The world feels so upside down this year. We don’t know what normal is right now. We want things to go back to how they were but have no idea when that might happen. At times it feels like we take a step forward but then the next week we take two steps back.
And the travel industry has taken a brutal hit. As I write this in early fall, some travel is coming back but it’s nothing like it once was.
In a year with so much loss and abrupt change, self-reflection might seem especially painful. Self-reflection doesn’t mean descending into a pit of despair over plans that fell apart or longing for the past. Reflection can be a profound experience that points us in a positive direction by giving us the opportunity to reinvent ourselves and look at our circumstances in a fresh way.
A lot of people have a lot to say about what travel means to them, what the advantages of travel are and what you’re “supposed to” learn from it. An overarching theme is gaining cross-cultural skills.
But travel doesn’t automatically translate into cross-cultural skills. It does give us the opportunity to develop these skills. Cross-cultural skills help us work in harmony, building better relationships in cross cultural interactions. Cross-cultural competence means you can be effective in your interactions with people from other cultures. It is about your ability to understand and engage with people from different cultures effectively. Cross-cultural competence and the skills that build that competence is a necessary part of achieving professional goals.

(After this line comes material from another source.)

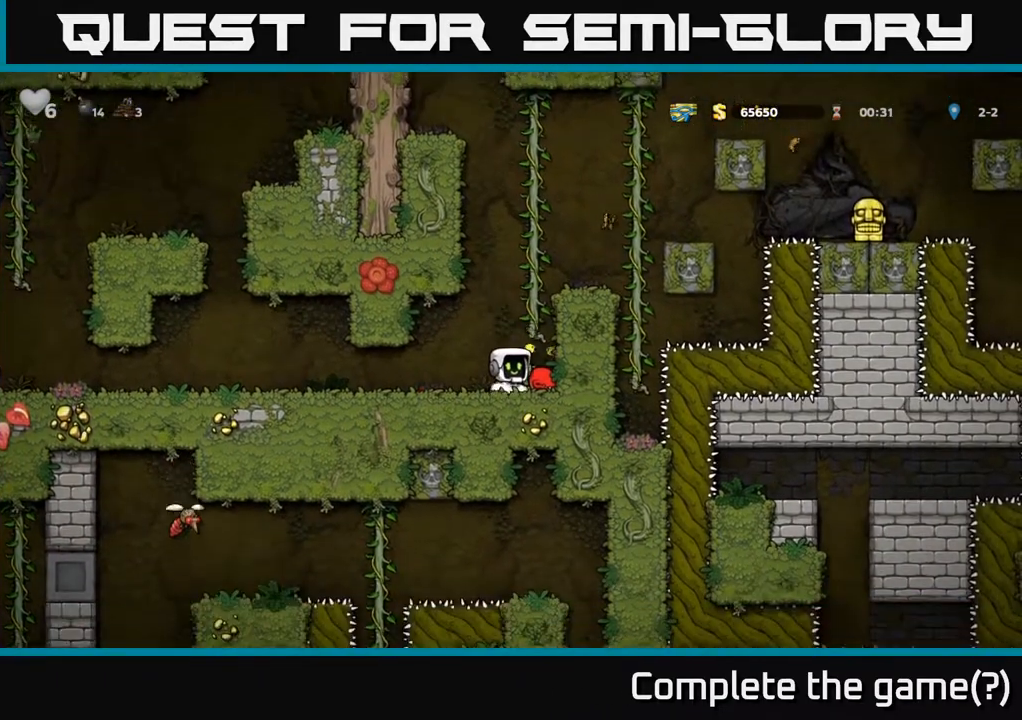
{"buttons": ["DPAD_RIGHT"], "left_stick": "center", "right_stick": "center", "events": [[17, "DPAD_RIGHT", "down"], [100, "DPAD_DOWN", "down"], [133, "DPAD_RIGHT", "up"], [150, "X", "down"], [250, "A", "down"], [250, "DPAD_DOWN", "up"], [267, "X", "up"], [367, "DPAD_RIGHT", "down"], [417, "A", "up"]]}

Let’s clarify what cross cultural skills actually are. Curiosity, being informed about the world, interpersonal communication, flexibility, patience, inclusivity and understanding your core values & how they impact your attitude/behavior are all examples of cross cultural skills.
Traveling teaches a lot of people a lot of things but what did it teach me and why does it still matter in a season or seasons when I’m not traveling internationally?
Continuously reflecting on past experiences at different points of life means that different things will stand out at different times. It’s easy to forget that reflection can help us reframe our experiences and grow. Our experiences form the stories of our lives but without reflection it’s hard to find the words to express those stories.
Don’t shy away from the powerful growth opportunity that is re-entry but don’t stop at the initial re-entry phase. There is always more to learn by revisiting past experiences through the reflection process.
Honest self reflection opens your mind to reprogramming, change, success and freedom.
Seasons of life where we take a detour and nothing goes the way we envisioned it are rough and scary for so many reasons. One of those reasons that I’ve felt is the pressure to always be growing in order to stay relevant. And it’s easy to fall for the idea that growing means doing. It doesn’t actually mean that. We can grow in any season.
It’s also easy in the quiet seasons where perhaps we know we need to transition to something else such as a new job or career to feel pressure to say the right thing about our experience or skills and yet have no idea what the right thing is in any particular new or future interaction.
When we’re feeling stuck and anxious self-reflection can feel scary and create even more stress. How do we get past that mental roadblock and actually put in the work to get positive, potentially life-changing results?
If you need someone else to tell you that it’s worth it, here you go. I’m telling you it’s worth it.
Still not convinced?
By reflecting on past experiences, you can make changes that lead to more harmonious relationships, and other positive changes in any area of your life. Self-reflection and knowing yourself more intimately can help you become more confident in yourself and your actions. With greater certainty comes less stress and anxiety.
Processing past travel experiences should help you appreciate your past and give some clarity to move forward with a greater sense of confidence in understanding yourself and what you have to share with the world.Tweet
These events are part of my story regardless of how long ago they happened. They will always have an impact. It’s in the reflecting that I reconnect with their significance in my life again and again.
There’s no one size fits all approach to how to put self-reflection into action. Do what makes sense to you. Some like journaling and letting words flow naturally. My personal favorite is working through structured prompts. In this guide I’m sharing 11 questions that have really helped me to see my past experiences in a fresh way and find new words to apply what they showed me and how they shaped me to work in my current reality.
I hope this helps you refocus and reframe your experiences no matter what your current reality looks like!
Self-Reflection Question Guide
How have I stayed connected to travel and international experiences when not traveling?
How have I used travel to develop new habits?
What have I learned about people as a result of travel?
How has travel helped me improve how I react to difficult situations?
How has travel been a window to me?
How has travel been a mirror to me?
How has travel helped me figure out what I’m passionate about?
What would I include in my personal travel manifesto right now?
What Can I draw from my past travel experiences to help me in my current circumstances?
If you could use five words, how would I describe myself based on these travel experiences?
What soft skills have I gained that can be connected or represented in travel?